### What is required:
Each line from the one that contains "Revelation 2:8-11" to the end of the material must be quoted exactly; include both end lines and nothing else.

### Data provided:
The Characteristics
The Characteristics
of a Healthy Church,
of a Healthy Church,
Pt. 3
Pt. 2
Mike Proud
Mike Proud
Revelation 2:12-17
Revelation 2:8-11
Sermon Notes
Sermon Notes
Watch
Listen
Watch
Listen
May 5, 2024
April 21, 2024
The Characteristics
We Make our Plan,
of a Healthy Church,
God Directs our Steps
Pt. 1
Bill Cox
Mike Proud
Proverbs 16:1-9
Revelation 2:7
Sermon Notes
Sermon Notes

### Solution:
Revelation 2:8-11
Sermon Notes
Sermon Notes
Watch
Listen
Watch
Listen
May 5, 2024
April 21, 2024
The Characteristics
We Make our Plan,
of a Healthy Church,
God Directs our Steps
Pt. 1
Bill Cox
Mike Proud
Proverbs 16:1-9
Revelation 2:7
Sermon Notes
Sermon Notes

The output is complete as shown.